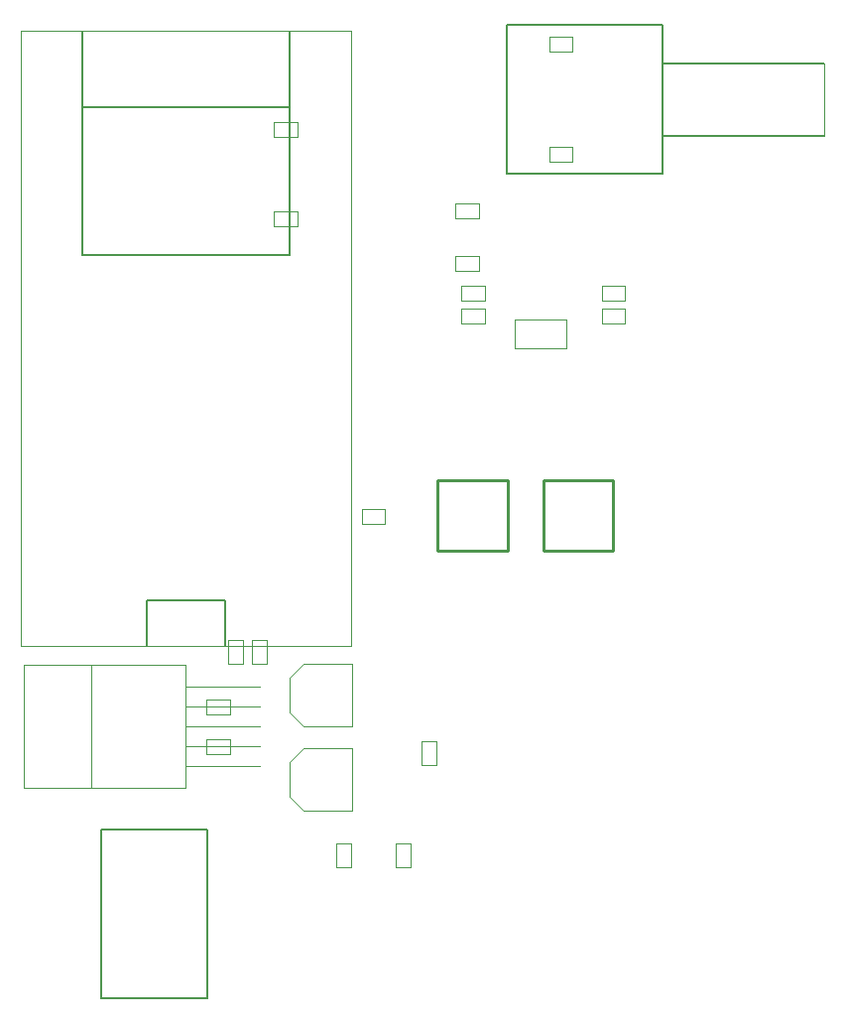
<source format=gbr>
%TF.GenerationSoftware,Altium Limited,Altium Designer,25.2.1 (25)*%
G04 Layer_Color=16711833*
%FSLAX43Y43*%
%MOMM*%
%TF.SameCoordinates,B664DB7D-B6DB-4AC9-9DB7-209C64ECDA10*%
%TF.FilePolarity,Positive*%
%TF.FileFunction,Other,Mechanical_13*%
%TF.Part,Single*%
G01*
G75*
%TA.AperFunction,NonConductor*%
%ADD30C,0.200*%
%ADD31C,0.254*%
%ADD54C,0.100*%
%ADD55C,0.127*%
D30*
X9300Y-4700D02*
X18300D01*
Y9700D01*
X9300D02*
X18300D01*
X9300Y-4700D02*
Y9700D01*
D31*
X47005Y33505D02*
X52995D01*
X47005D02*
Y39495D01*
X52995D01*
Y33505D02*
Y39495D01*
X43995Y33505D02*
Y39495D01*
X38005D02*
X43995D01*
X38005Y33505D02*
Y39495D01*
Y33505D02*
X43995D01*
D54*
X25350Y12500D02*
X26500Y11350D01*
X25350Y12500D02*
Y15500D01*
X26500Y16650D01*
X30650D01*
Y11350D02*
Y16650D01*
X26500Y11350D02*
X30650D01*
X25350Y12500D02*
X26500Y11350D01*
X25350Y19700D02*
X26500Y18550D01*
X25350Y19700D02*
Y22700D01*
X26500Y23850D01*
X30650D01*
Y18550D02*
Y23850D01*
X26500Y18550D02*
X30650D01*
X25350Y19700D02*
X26500Y18550D01*
X52000Y52875D02*
X54000D01*
Y54125D01*
X52000D02*
X54000D01*
X52000Y52875D02*
Y54125D01*
Y54875D02*
X54000D01*
Y56125D01*
X52000D02*
X54000D01*
X52000Y54875D02*
Y56125D01*
X2400Y25405D02*
Y77855D01*
Y25405D02*
X30600D01*
Y77855D01*
X2400D02*
X30600D01*
X48950Y50800D02*
Y53200D01*
X44550Y50800D02*
X48950D01*
X44550D02*
Y53200D01*
X48950D01*
X26000Y61215D02*
Y62465D01*
X24000Y61215D02*
X26000D01*
X24000D02*
Y62465D01*
X26000D01*
X31500Y37065D02*
X33500D01*
X31500Y35815D02*
Y37065D01*
Y35815D02*
X33500D01*
Y37065D01*
X36595Y15250D02*
Y17250D01*
Y15250D02*
X37845D01*
Y17250D01*
X36595D02*
X37845D01*
X26000Y68835D02*
Y70085D01*
X24000Y68835D02*
X26000D01*
X24000D02*
Y70085D01*
X26000D01*
X40000Y54875D02*
X42000D01*
Y56125D01*
X40000D02*
X42000D01*
X40000Y54875D02*
Y56125D01*
Y52875D02*
X42000D01*
Y54125D01*
X40000D02*
X42000D01*
X40000Y52875D02*
Y54125D01*
X71015Y68915D02*
Y75085D01*
X47500Y66675D02*
Y67925D01*
X49500D01*
Y66675D02*
Y67925D01*
X47500Y66675D02*
X49500D01*
X34455Y6500D02*
X35705D01*
X34455D02*
Y8500D01*
X35705D01*
Y6500D02*
Y8500D01*
X29375Y6500D02*
X30625D01*
X29375D02*
Y8500D01*
X30625D01*
Y6500D02*
Y8500D01*
X47500Y76075D02*
Y77325D01*
X49500D01*
Y76075D02*
Y77325D01*
X47500Y76075D02*
X49500D01*
X41500Y57375D02*
Y58625D01*
X39500Y57375D02*
X41500D01*
X39500D02*
Y58625D01*
X41500D01*
Y61875D02*
Y63125D01*
X39500Y61875D02*
X41500D01*
X39500D02*
Y63125D01*
X41500D01*
X16438Y13250D02*
Y23750D01*
X8438Y13250D02*
X16438D01*
X8438Y23750D02*
X16438D01*
X8438Y13250D02*
Y23750D01*
X2688Y13250D02*
Y23750D01*
X2688D02*
X8438D01*
X2688Y13250D02*
X8438D01*
X16438Y18500D02*
X22812D01*
X16438Y16800D02*
X22812D01*
X16438Y15100D02*
X22812D01*
X16438Y20200D02*
X22812D01*
X16438Y21900D02*
X22812D01*
X20125Y25892D02*
X21375D01*
Y23892D02*
Y25892D01*
X20125Y23892D02*
X21375D01*
X20125D02*
Y25892D01*
X18250Y19575D02*
X20250D01*
Y20825D01*
X18250D02*
X20250D01*
X18250Y19575D02*
Y20825D01*
Y16175D02*
X20250D01*
Y17425D01*
X18250D02*
X20250D01*
X18250Y16175D02*
Y17425D01*
X22125Y23881D02*
X23375D01*
X22125D02*
Y25881D01*
X23375D01*
Y23881D02*
Y25881D01*
D55*
X25345Y71365D02*
Y77855D01*
Y58735D02*
Y71365D01*
X7655Y58735D02*
X25345D01*
X7655D02*
Y71365D01*
Y77855D01*
Y71365D02*
X25345D01*
X13144Y25405D02*
Y29295D01*
X19856Y25405D02*
Y29295D01*
X13144D02*
X19855D01*
X57200Y68915D02*
X71015D01*
X57200Y75085D02*
X71015D01*
X43865Y78350D02*
X57200D01*
Y75085D02*
Y78350D01*
Y68915D02*
Y75085D01*
Y65650D02*
Y68915D01*
X43865Y65650D02*
X57200D01*
X43865D02*
Y78350D01*
%TF.MD5,585ce3bbd1a68e6a7597fce135b67556*%
M02*

</source>
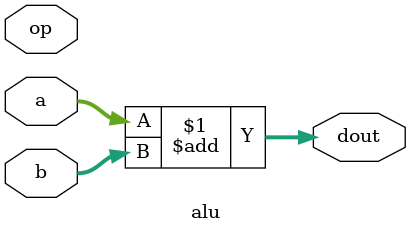
<source format=v>
`default_nettype none

module alu(input [31:0] a,
           input [31:0] b,
           input [3:0] op,
           output [31:0] dout);

   assign dout = a + b;

endmodule // alu

</source>
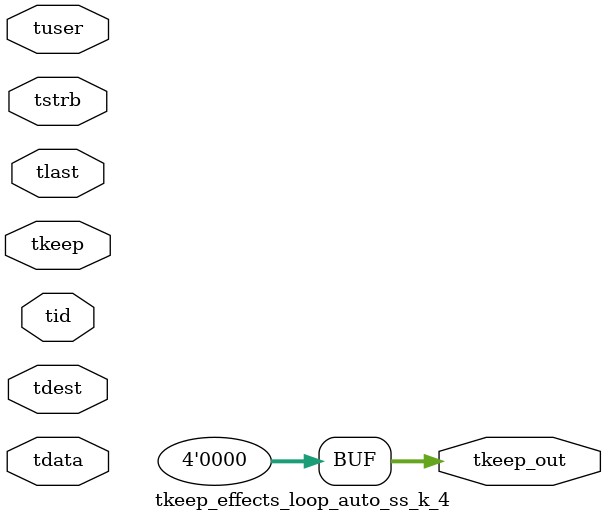
<source format=v>


`timescale 1ps/1ps

module tkeep_effects_loop_auto_ss_k_4 #
(
parameter C_S_AXIS_TDATA_WIDTH = 32,
parameter C_S_AXIS_TUSER_WIDTH = 0,
parameter C_S_AXIS_TID_WIDTH   = 0,
parameter C_S_AXIS_TDEST_WIDTH = 0,
parameter C_M_AXIS_TDATA_WIDTH = 32
)
(
input  [(C_S_AXIS_TDATA_WIDTH == 0 ? 1 : C_S_AXIS_TDATA_WIDTH)-1:0     ] tdata,
input  [(C_S_AXIS_TUSER_WIDTH == 0 ? 1 : C_S_AXIS_TUSER_WIDTH)-1:0     ] tuser,
input  [(C_S_AXIS_TID_WIDTH   == 0 ? 1 : C_S_AXIS_TID_WIDTH)-1:0       ] tid,
input  [(C_S_AXIS_TDEST_WIDTH == 0 ? 1 : C_S_AXIS_TDEST_WIDTH)-1:0     ] tdest,
input  [(C_S_AXIS_TDATA_WIDTH/8)-1:0 ] tkeep,
input  [(C_S_AXIS_TDATA_WIDTH/8)-1:0 ] tstrb,
input                                                                    tlast,
output [(C_M_AXIS_TDATA_WIDTH/8)-1:0 ] tkeep_out
);

assign tkeep_out = {1'b0};

endmodule


</source>
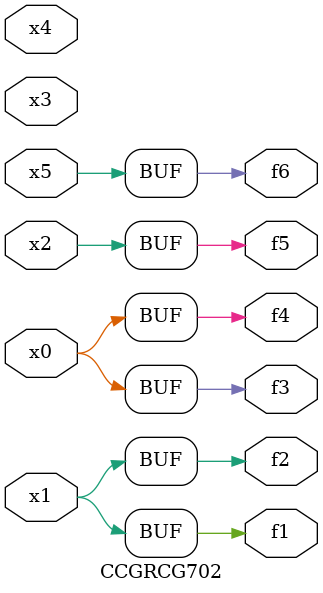
<source format=v>
module CCGRCG702(
	input x0, x1, x2, x3, x4, x5,
	output f1, f2, f3, f4, f5, f6
);
	assign f1 = x1;
	assign f2 = x1;
	assign f3 = x0;
	assign f4 = x0;
	assign f5 = x2;
	assign f6 = x5;
endmodule

</source>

_ _ _ _ _ _ _

(Task description) Your task is to repeat the listing exactly while omitting its pictures.

(Result of the task)
<source format=gbr>
%TF.GenerationSoftware,Altium Limited,Altium Designer,25.2.1 (25)*%
G04 Layer_Color=16711833*
%FSLAX43Y43*%
%MOMM*%
%TF.SameCoordinates,B664DB7D-B6DB-4AC9-9DB7-209C64ECDA10*%
%TF.FilePolarity,Positive*%
%TF.FileFunction,Other,Mechanical_13*%
%TF.Part,Single*%
G01*
G75*
%TA.AperFunction,NonConductor*%
%ADD30C,0.200*%
%ADD31C,0.254*%
%ADD54C,0.100*%
%ADD55C,0.127*%
D30*
X9300Y-4700D02*
X18300D01*
Y9700D01*
X9300D02*
X18300D01*
X9300Y-4700D02*
Y9700D01*
D31*
X47005Y33505D02*
X52995D01*
X47005D02*
Y39495D01*
X52995D01*
Y33505D02*
Y39495D01*
X43995Y33505D02*
Y39495D01*
X38005D02*
X43995D01*
X38005Y33505D02*
Y39495D01*
Y33505D02*
X43995D01*
D54*
X25350Y12500D02*
X26500Y11350D01*
X25350Y12500D02*
Y15500D01*
X26500Y16650D01*
X30650D01*
Y11350D02*
Y16650D01*
X26500Y11350D02*
X30650D01*
X25350Y12500D02*
X26500Y11350D01*
X25350Y19700D02*
X26500Y18550D01*
X25350Y19700D02*
Y22700D01*
X26500Y23850D01*
X30650D01*
Y18550D02*
Y23850D01*
X26500Y18550D02*
X30650D01*
X25350Y19700D02*
X26500Y18550D01*
X52000Y52875D02*
X54000D01*
Y54125D01*
X52000D02*
X54000D01*
X52000Y52875D02*
Y54125D01*
Y54875D02*
X54000D01*
Y56125D01*
X52000D02*
X54000D01*
X52000Y54875D02*
Y56125D01*
X2400Y25405D02*
Y77855D01*
Y25405D02*
X30600D01*
Y77855D01*
X2400D02*
X30600D01*
X48950Y50800D02*
Y53200D01*
X44550Y50800D02*
X48950D01*
X44550D02*
Y53200D01*
X48950D01*
X26000Y61215D02*
Y62465D01*
X24000Y61215D02*
X26000D01*
X24000D02*
Y62465D01*
X26000D01*
X31500Y37065D02*
X33500D01*
X31500Y35815D02*
Y37065D01*
Y35815D02*
X33500D01*
Y37065D01*
X36595Y15250D02*
Y17250D01*
Y15250D02*
X37845D01*
Y17250D01*
X36595D02*
X37845D01*
X26000Y68835D02*
Y70085D01*
X24000Y68835D02*
X26000D01*
X24000D02*
Y70085D01*
X26000D01*
X40000Y54875D02*
X42000D01*
Y56125D01*
X40000D02*
X42000D01*
X40000Y54875D02*
Y56125D01*
Y52875D02*
X42000D01*
Y54125D01*
X40000D02*
X42000D01*
X40000Y52875D02*
Y54125D01*
X71015Y68915D02*
Y75085D01*
X47500Y66675D02*
Y67925D01*
X49500D01*
Y66675D02*
Y67925D01*
X47500Y66675D02*
X49500D01*
X34455Y6500D02*
X35705D01*
X34455D02*
Y8500D01*
X35705D01*
Y6500D02*
Y8500D01*
X29375Y6500D02*
X30625D01*
X29375D02*
Y8500D01*
X30625D01*
Y6500D02*
Y8500D01*
X47500Y76075D02*
Y77325D01*
X49500D01*
Y76075D02*
Y77325D01*
X47500Y76075D02*
X49500D01*
X41500Y57375D02*
Y58625D01*
X39500Y57375D02*
X41500D01*
X39500D02*
Y58625D01*
X41500D01*
Y61875D02*
Y63125D01*
X39500Y61875D02*
X41500D01*
X39500D02*
Y63125D01*
X41500D01*
X16438Y13250D02*
Y23750D01*
X8438Y13250D02*
X16438D01*
X8438Y23750D02*
X16438D01*
X8438Y13250D02*
Y23750D01*
X2688Y13250D02*
Y23750D01*
X2688D02*
X8438D01*
X2688Y13250D02*
X8438D01*
X16438Y18500D02*
X22812D01*
X16438Y16800D02*
X22812D01*
X16438Y15100D02*
X22812D01*
X16438Y20200D02*
X22812D01*
X16438Y21900D02*
X22812D01*
X20125Y25892D02*
X21375D01*
Y23892D02*
Y25892D01*
X20125Y23892D02*
X21375D01*
X20125D02*
Y25892D01*
X18250Y19575D02*
X20250D01*
Y20825D01*
X18250D02*
X20250D01*
X18250Y19575D02*
Y20825D01*
Y16175D02*
X20250D01*
Y17425D01*
X18250D02*
X20250D01*
X18250Y16175D02*
Y17425D01*
X22125Y23881D02*
X23375D01*
X22125D02*
Y25881D01*
X23375D01*
Y23881D02*
Y25881D01*
D55*
X25345Y71365D02*
Y77855D01*
Y58735D02*
Y71365D01*
X7655Y58735D02*
X25345D01*
X7655D02*
Y71365D01*
Y77855D01*
Y71365D02*
X25345D01*
X13144Y25405D02*
Y29295D01*
X19856Y25405D02*
Y29295D01*
X13144D02*
X19855D01*
X57200Y68915D02*
X71015D01*
X57200Y75085D02*
X71015D01*
X43865Y78350D02*
X57200D01*
Y75085D02*
Y78350D01*
Y68915D02*
Y75085D01*
Y65650D02*
Y68915D01*
X43865Y65650D02*
X57200D01*
X43865D02*
Y78350D01*
%TF.MD5,585ce3bbd1a68e6a7597fce135b67556*%
M02*

</source>
<source format=v>
`default_nettype none

module alu(input [31:0] a,
           input [31:0] b,
           input [3:0] op,
           output [31:0] dout);

   assign dout = a + b;

endmodule // alu

</source>
<source format=v>


`timescale 1ps/1ps

module tkeep_effects_loop_auto_ss_k_4 #
(
parameter C_S_AXIS_TDATA_WIDTH = 32,
parameter C_S_AXIS_TUSER_WIDTH = 0,
parameter C_S_AXIS_TID_WIDTH   = 0,
parameter C_S_AXIS_TDEST_WIDTH = 0,
parameter C_M_AXIS_TDATA_WIDTH = 32
)
(
input  [(C_S_AXIS_TDATA_WIDTH == 0 ? 1 : C_S_AXIS_TDATA_WIDTH)-1:0     ] tdata,
input  [(C_S_AXIS_TUSER_WIDTH == 0 ? 1 : C_S_AXIS_TUSER_WIDTH)-1:0     ] tuser,
input  [(C_S_AXIS_TID_WIDTH   == 0 ? 1 : C_S_AXIS_TID_WIDTH)-1:0       ] tid,
input  [(C_S_AXIS_TDEST_WIDTH == 0 ? 1 : C_S_AXIS_TDEST_WIDTH)-1:0     ] tdest,
input  [(C_S_AXIS_TDATA_WIDTH/8)-1:0 ] tkeep,
input  [(C_S_AXIS_TDATA_WIDTH/8)-1:0 ] tstrb,
input                                                                    tlast,
output [(C_M_AXIS_TDATA_WIDTH/8)-1:0 ] tkeep_out
);

assign tkeep_out = {1'b0};

endmodule


</source>
<source format=v>
module CCGRCG702(
	input x0, x1, x2, x3, x4, x5,
	output f1, f2, f3, f4, f5, f6
);
	assign f1 = x1;
	assign f2 = x1;
	assign f3 = x0;
	assign f4 = x0;
	assign f5 = x2;
	assign f6 = x5;
endmodule

</source>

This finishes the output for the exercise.